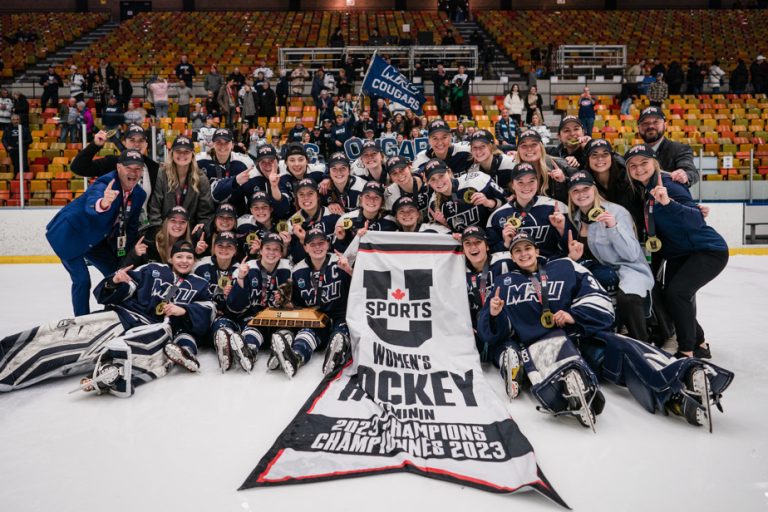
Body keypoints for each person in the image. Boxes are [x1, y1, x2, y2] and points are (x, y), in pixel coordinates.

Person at [478, 231, 733, 430]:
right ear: (512, 256)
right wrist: (494, 314)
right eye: (517, 251)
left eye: (527, 248)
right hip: (546, 344)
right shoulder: (503, 283)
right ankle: (572, 390)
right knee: (558, 353)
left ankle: (681, 381)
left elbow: (597, 298)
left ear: (536, 250)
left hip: (583, 337)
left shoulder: (565, 267)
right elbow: (494, 335)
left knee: (623, 348)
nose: (523, 254)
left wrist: (574, 315)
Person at [0, 239, 216, 397]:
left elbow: (208, 310)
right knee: (64, 332)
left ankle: (113, 368)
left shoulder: (199, 284)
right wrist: (115, 281)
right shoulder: (153, 269)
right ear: (171, 258)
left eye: (189, 257)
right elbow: (124, 286)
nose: (184, 261)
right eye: (179, 256)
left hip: (153, 328)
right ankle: (9, 356)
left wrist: (185, 311)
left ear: (194, 260)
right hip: (122, 316)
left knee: (148, 341)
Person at [624, 144, 728, 359]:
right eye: (633, 165)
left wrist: (668, 203)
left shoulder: (669, 185)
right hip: (679, 253)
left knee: (678, 293)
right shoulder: (645, 189)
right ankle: (699, 342)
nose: (639, 168)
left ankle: (686, 350)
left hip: (706, 250)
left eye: (644, 163)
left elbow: (696, 218)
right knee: (671, 296)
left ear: (655, 163)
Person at [46, 149, 147, 316]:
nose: (134, 173)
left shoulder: (139, 194)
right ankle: (82, 320)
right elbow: (92, 204)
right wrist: (104, 203)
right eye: (129, 168)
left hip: (95, 239)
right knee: (82, 280)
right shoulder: (105, 183)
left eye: (138, 169)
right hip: (69, 234)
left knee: (117, 271)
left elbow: (131, 226)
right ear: (118, 168)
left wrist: (128, 254)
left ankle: (118, 311)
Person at [565, 170, 653, 341]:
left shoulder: (616, 212)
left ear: (594, 189)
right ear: (570, 194)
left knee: (627, 298)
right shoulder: (573, 218)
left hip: (628, 269)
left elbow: (631, 254)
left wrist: (612, 226)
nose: (581, 194)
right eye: (575, 190)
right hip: (598, 273)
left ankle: (642, 344)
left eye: (585, 188)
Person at [271, 226, 352, 378]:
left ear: (328, 244)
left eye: (321, 243)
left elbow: (362, 287)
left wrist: (349, 271)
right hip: (316, 317)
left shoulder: (341, 261)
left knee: (340, 334)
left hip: (342, 315)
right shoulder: (297, 270)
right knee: (306, 333)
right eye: (312, 244)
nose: (317, 247)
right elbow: (297, 304)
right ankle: (296, 357)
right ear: (305, 247)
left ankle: (336, 355)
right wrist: (284, 302)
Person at [210, 232, 291, 373]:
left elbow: (294, 302)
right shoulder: (247, 268)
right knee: (239, 325)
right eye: (268, 248)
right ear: (260, 250)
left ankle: (269, 352)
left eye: (276, 249)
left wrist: (285, 302)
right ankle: (236, 351)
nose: (271, 252)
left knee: (278, 329)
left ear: (281, 252)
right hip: (248, 318)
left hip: (273, 320)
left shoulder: (288, 269)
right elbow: (234, 307)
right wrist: (240, 279)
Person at [71, 125, 159, 223]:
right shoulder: (111, 163)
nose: (136, 144)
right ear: (125, 142)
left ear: (146, 144)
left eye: (141, 140)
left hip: (141, 229)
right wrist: (95, 145)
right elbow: (78, 167)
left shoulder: (153, 168)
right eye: (132, 140)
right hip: (111, 230)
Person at [485, 162, 573, 256]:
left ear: (537, 182)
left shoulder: (556, 207)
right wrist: (505, 244)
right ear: (512, 185)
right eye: (520, 182)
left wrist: (562, 229)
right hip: (516, 267)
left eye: (531, 181)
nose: (526, 186)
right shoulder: (497, 216)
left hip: (551, 265)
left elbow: (571, 247)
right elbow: (490, 254)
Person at [461, 226, 513, 366]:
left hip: (506, 327)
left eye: (478, 242)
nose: (473, 247)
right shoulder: (457, 271)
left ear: (487, 246)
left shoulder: (504, 260)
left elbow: (533, 262)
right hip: (477, 333)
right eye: (468, 243)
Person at [148, 135, 214, 234]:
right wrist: (160, 234)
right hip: (163, 231)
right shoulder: (161, 175)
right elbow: (154, 209)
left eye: (186, 151)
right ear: (172, 153)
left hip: (189, 233)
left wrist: (199, 232)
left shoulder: (201, 179)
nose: (182, 155)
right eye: (178, 151)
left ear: (192, 154)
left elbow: (206, 214)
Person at [426, 158, 506, 233]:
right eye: (433, 179)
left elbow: (506, 203)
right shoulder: (433, 205)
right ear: (428, 183)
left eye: (441, 175)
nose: (439, 182)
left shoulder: (475, 181)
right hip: (465, 244)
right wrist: (444, 224)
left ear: (449, 172)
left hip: (493, 237)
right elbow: (448, 236)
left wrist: (488, 202)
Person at [196, 128, 256, 215]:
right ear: (213, 144)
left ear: (232, 145)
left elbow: (254, 187)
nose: (222, 146)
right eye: (219, 142)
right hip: (209, 214)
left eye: (226, 142)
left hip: (236, 215)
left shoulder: (244, 161)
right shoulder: (200, 161)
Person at [636, 106, 698, 186]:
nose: (651, 126)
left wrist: (684, 174)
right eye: (645, 123)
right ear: (639, 128)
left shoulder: (680, 149)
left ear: (665, 125)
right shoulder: (635, 153)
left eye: (656, 122)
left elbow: (691, 171)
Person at [332, 181, 397, 253]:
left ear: (382, 202)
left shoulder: (391, 222)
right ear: (360, 199)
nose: (371, 200)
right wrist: (341, 239)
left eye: (376, 197)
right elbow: (338, 251)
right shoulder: (346, 219)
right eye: (367, 196)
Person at [514, 129, 573, 203]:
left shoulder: (560, 166)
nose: (529, 149)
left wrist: (563, 182)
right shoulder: (513, 172)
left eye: (534, 144)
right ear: (518, 150)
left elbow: (574, 200)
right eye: (524, 145)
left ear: (541, 147)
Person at [123, 206, 191, 267]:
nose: (178, 225)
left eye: (182, 222)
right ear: (166, 222)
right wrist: (135, 254)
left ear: (187, 226)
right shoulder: (148, 240)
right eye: (173, 221)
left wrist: (198, 253)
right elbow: (124, 269)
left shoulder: (189, 245)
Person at [468, 129, 517, 194]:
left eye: (483, 146)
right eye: (474, 147)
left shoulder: (509, 163)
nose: (478, 151)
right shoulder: (473, 171)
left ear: (491, 147)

### Exercise requirements
Restate all entries above exactly, but not the images.

### Result for this exercise
Body keypoints for each person in the image. Boxes are [x1, y1, x2, y2] and points are (x, y), in pixel coordinates.

Person at [478, 231, 733, 430]:
right ear: (512, 256)
right wrist: (494, 314)
right eye: (517, 251)
left eye: (527, 248)
right hip: (546, 344)
right shoulder: (503, 283)
right ankle: (572, 390)
right knee: (558, 353)
left ankle: (681, 381)
left elbow: (597, 298)
left ear: (536, 250)
left hip: (583, 337)
left shoulder: (565, 267)
right elbow: (494, 335)
left knee: (623, 348)
nose: (523, 254)
left wrist: (574, 315)
Person at [0, 239, 216, 397]:
left elbow: (208, 310)
right knee: (64, 332)
left ankle: (113, 368)
left shoulder: (199, 284)
right wrist: (115, 281)
right shoulder: (153, 269)
right ear: (171, 258)
left eye: (189, 257)
right elbow: (124, 286)
nose: (184, 261)
right eye: (179, 256)
left hip: (153, 328)
right ankle: (9, 356)
left wrist: (185, 311)
left ear: (194, 260)
right hip: (122, 316)
left knee: (148, 341)
Person at [624, 144, 728, 359]:
right eye: (633, 165)
left wrist: (668, 203)
left shoulder: (669, 185)
right hip: (679, 253)
left knee: (678, 293)
right shoulder: (645, 189)
right ankle: (699, 342)
nose: (639, 168)
left ankle: (686, 350)
left hip: (706, 250)
left eye: (644, 163)
left elbow: (696, 218)
right knee: (671, 296)
left ear: (655, 163)
Person at [46, 149, 147, 316]:
nose: (134, 173)
left shoulder: (139, 194)
right ankle: (82, 320)
right elbow: (92, 204)
right wrist: (104, 203)
right eye: (129, 168)
left hip: (95, 239)
right knee: (82, 280)
right shoulder: (105, 183)
left eye: (138, 169)
right hip: (69, 234)
left knee: (117, 271)
left elbow: (131, 226)
right ear: (118, 168)
left wrist: (128, 254)
left ankle: (118, 311)
Person at [565, 170, 653, 341]:
left shoulder: (616, 212)
left ear: (594, 189)
right ear: (570, 194)
left knee: (627, 298)
right shoulder: (573, 218)
left hip: (628, 269)
left elbow: (631, 254)
left wrist: (612, 226)
nose: (581, 194)
right eye: (575, 190)
right hip: (598, 273)
left ankle: (642, 344)
left eye: (585, 188)
Person at [271, 226, 352, 378]:
left ear: (328, 244)
left eye: (321, 243)
left elbow: (362, 287)
left wrist: (349, 271)
right hip: (316, 317)
left shoulder: (341, 261)
left knee: (340, 334)
left hip: (342, 315)
right shoulder: (297, 270)
right knee: (306, 333)
right eye: (312, 244)
nose: (317, 247)
right elbow: (297, 304)
right ankle: (296, 357)
right ear: (305, 247)
left ankle: (336, 355)
right wrist: (284, 302)
Person at [210, 232, 291, 373]:
left elbow: (294, 302)
right shoulder: (247, 268)
right knee: (239, 325)
right eye: (268, 248)
right ear: (260, 250)
left ankle: (269, 352)
left eye: (276, 249)
left wrist: (285, 302)
right ankle: (236, 351)
nose: (271, 252)
left knee: (278, 329)
left ear: (281, 252)
right hip: (248, 318)
left hip: (273, 320)
left shoulder: (288, 269)
right elbow: (234, 307)
right wrist: (240, 279)
Person at [71, 125, 159, 223]:
right shoulder: (111, 163)
nose: (136, 144)
right ear: (125, 142)
left ear: (146, 144)
left eye: (141, 140)
left hip: (141, 229)
right wrist: (95, 145)
right elbow: (78, 167)
left shoulder: (153, 168)
right eye: (132, 140)
right hip: (111, 230)
Person at [485, 162, 573, 256]:
left ear: (537, 182)
left shoulder: (556, 207)
right wrist: (505, 244)
right ear: (512, 185)
right eye: (520, 182)
left wrist: (562, 229)
right hip: (516, 267)
left eye: (531, 181)
nose: (526, 186)
right shoulder: (497, 216)
left hip: (551, 265)
left elbow: (571, 247)
right elbow: (490, 254)
Person at [461, 226, 513, 366]:
left hip: (506, 327)
left eye: (478, 242)
nose: (473, 247)
right shoulder: (457, 271)
left ear: (487, 246)
left shoulder: (504, 260)
left elbow: (533, 262)
right hip: (477, 333)
right eye: (468, 243)
Person at [148, 135, 214, 234]:
right wrist: (160, 234)
right hip: (163, 231)
right shoulder: (161, 175)
right elbow: (154, 209)
left eye: (186, 151)
right ear: (172, 153)
left hip: (189, 233)
left wrist: (199, 232)
left shoulder: (201, 179)
nose: (182, 155)
right eye: (178, 151)
left ear: (192, 154)
left elbow: (206, 214)
Person at [426, 158, 506, 233]:
right eye: (433, 179)
left elbow: (506, 203)
right shoulder: (433, 205)
right ear: (428, 183)
left eye: (441, 175)
nose: (439, 182)
left shoulder: (475, 181)
right hip: (465, 244)
right wrist: (444, 224)
left ear: (449, 172)
left hip: (493, 237)
right elbow: (448, 236)
left wrist: (488, 202)
Person at [196, 128, 256, 215]:
right ear: (213, 144)
left ear: (232, 145)
left elbow: (254, 187)
nose: (222, 146)
right eye: (219, 142)
right hip: (209, 214)
left eye: (226, 142)
left hip: (236, 215)
left shoulder: (244, 161)
right shoulder: (200, 161)
Person at [636, 106, 698, 186]:
nose: (651, 126)
left wrist: (684, 174)
right eye: (645, 123)
right ear: (639, 128)
left shoulder: (680, 149)
left ear: (665, 125)
right shoulder: (635, 153)
left eye: (656, 122)
left elbow: (691, 171)
Person at [332, 181, 397, 253]:
left ear: (382, 202)
left shoulder: (391, 222)
right ear: (360, 199)
nose: (371, 200)
right wrist: (341, 239)
left eye: (376, 197)
right elbow: (338, 251)
right shoulder: (346, 219)
right eye: (367, 196)
Person at [514, 129, 573, 203]:
left shoulder: (560, 166)
nose: (529, 149)
left wrist: (563, 182)
right shoulder: (513, 172)
left eye: (534, 144)
right ear: (518, 150)
left elbow: (574, 200)
right eye: (524, 145)
left ear: (541, 147)
Person at [123, 206, 191, 267]:
nose: (178, 225)
left eye: (182, 222)
right ear: (166, 222)
right wrist: (135, 254)
left ear: (187, 226)
right shoulder: (148, 240)
right eye: (173, 221)
left wrist: (198, 253)
right elbow: (124, 269)
left shoulder: (189, 245)
Person at [468, 129, 517, 194]:
left eye: (483, 146)
right eye: (474, 147)
left shoulder: (509, 163)
nose: (478, 151)
right shoulder: (473, 171)
left ear: (491, 147)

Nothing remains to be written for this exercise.